Löcher mit wenigen Nanometern Durchmesser
Für diesen Durchbruch erforderlich sind extrem kleine und genau kontrollierte Strukturen. Deren Herstellung bewegt sich nahe an der Grenze des heutzutage technisch Machbaren. Die technische Umsetzung bewerkstelligte das in diesem Bereich weltweit federführende Team um Federico Capasso in Harvard nach einer Experimentierphase von rund zwei Jahren. Der Nachweis der Funktionsfähigkeit gelang in Zusammenarbeit mit der TU Graz, wo sich die Gruppe von Martin Schultze am Institut für Experimentalphysik der Erzeugung und Anwendung ultrakurzer Ultraviolett-Lichtblitze widmet. „Das ist ein schöner Erfolg für die Kooperation zwischen Boston und Graz. Jetzt wollen wir damit bald Mikroelektronik, Nanopartikel und ähnliches untersuchen“, erklärt Marcus Ossiander.
Die Meta-Optik besteht aus einer etwa 200 Nanometer dünnen Folie, in die winzig kleine Lochstrukturen geätzt wurden. Die gesamte Optik besteht aus vielen hundert Millionen Löchern; pro Mikrometer finden sich circa zehn dieser Strukturen auf der Membran, ein einzelnes Loch misst zwischen 20 und 80 Nanometer im Durchmesser. Zum Vergleich: ein menschliches Haar ist etwa 60 bis 100 Mikrometer dick, ein kleines Virus hat einen Durchmesser von 15 Nanometern. Die Durchmesser der Löcher variieren und verkleinern sich von der Mitte der Membran nach außen hin. Je nach Größe des Lochs wird die dort einfallende Lichtstrahlung verzögert und kollabiert dadurch zu einem winzigen Fokalpunkt.
Laser trifft Gaswolke
Für die Vermessung der neuartigen Optik haben Martin Schultze und Hana Hampel vom Institut für Experimentalphysik an der TU Graz einzigartiges Know-how zur Erzeugung der notwendigen extrem ultravioletten Strahlung. „Zuverlässig kurze Lichtpulse mit hoher Energie zu erzeugen, erfordert die genaue Kontrolle lichtgesteuerter atomarer Prozesse und sehr präzise optische Aufbauten. Für dieses Projekt haben wir eine Lichtquelle entwickelt, welche besonders effizient Strahlung der Wellenlänge erzeugt, für die diese Meta-Optik ausgelegt wurde“ sagt Martin Schultze.
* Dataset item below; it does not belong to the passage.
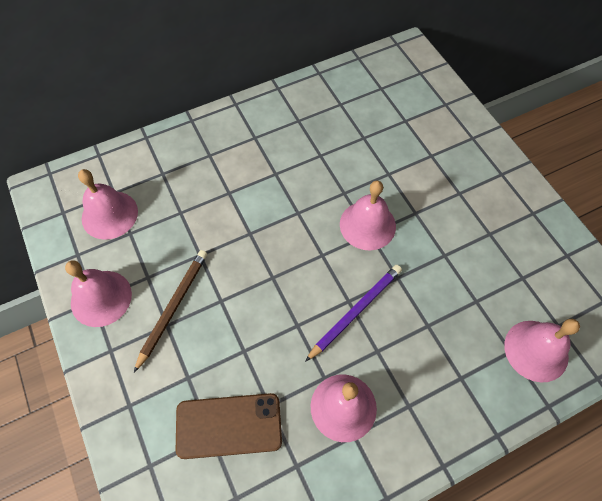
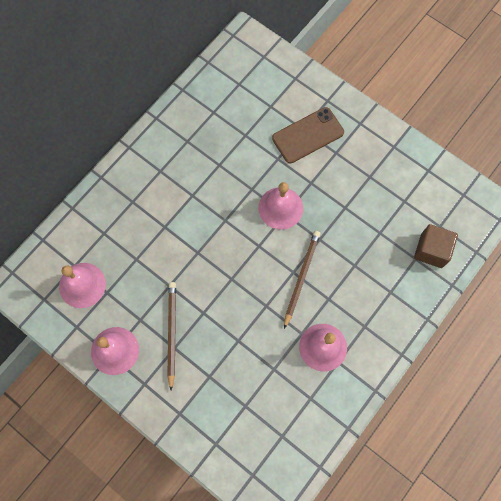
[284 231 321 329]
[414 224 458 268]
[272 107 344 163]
Im Grazer Versuchsaufbau, bei dem ein Laser in einen Edelgas-Jet fokussiert wurde, konnte die extrem ultraviolette Strahlung erzeugt und in sehr kurzen Pulsen konzentriert werden. Mit dieser für die Attosekundenphysik optimierten Lichtquelle gelang der Beweis der Leistungsfähigkeit der Meta-Optik.
Nächster Schritt: Mikroskop mit Meta-Optik
Die Entwicklung eines Mikroskops, das mit dieser Optik arbeitet, ist nun der nächste Schritt. Für diese weiterführende Forschungsarbeit und die Untersuchung lichtabsorbierender Nanopartikel hat Marcus Ossiander auch seinen ERC Starting Grant erhalten – nach der Verleihung an Birgitta Schultze-Bernhardt im Jahr 2020 der zweite dieser hochkarätigen Forschungspreise am Institut für Experimentalphysik der TU Graz innerhalb kurzer Zeit. Die Anwendungsmöglichkeiten für das neue Forschungsgebiet der Attosekundenmikroskopie sind vielfältig. Besonders die Halbleiter und Solarzellentechnologie wird von der Möglichkeit profitieren, erstmals die ultraschnelle Bewegung von Ladungsträgern in Raum und Zeit verfolgen zu können. In modernen Transistoren und optoelektronischen Schaltkreisen laufen die relevanten Prozesse innerhalb weniger Nanometer räumlicher Ausdehnung innerhalb weniger Attosekunden ab. Die neue Meta-Optik wird es ermöglichen, diesen zentralen Bausteinen unserer Informationstechnologie bei der Arbeit zuzusehen und sie noch weiter zu optimieren.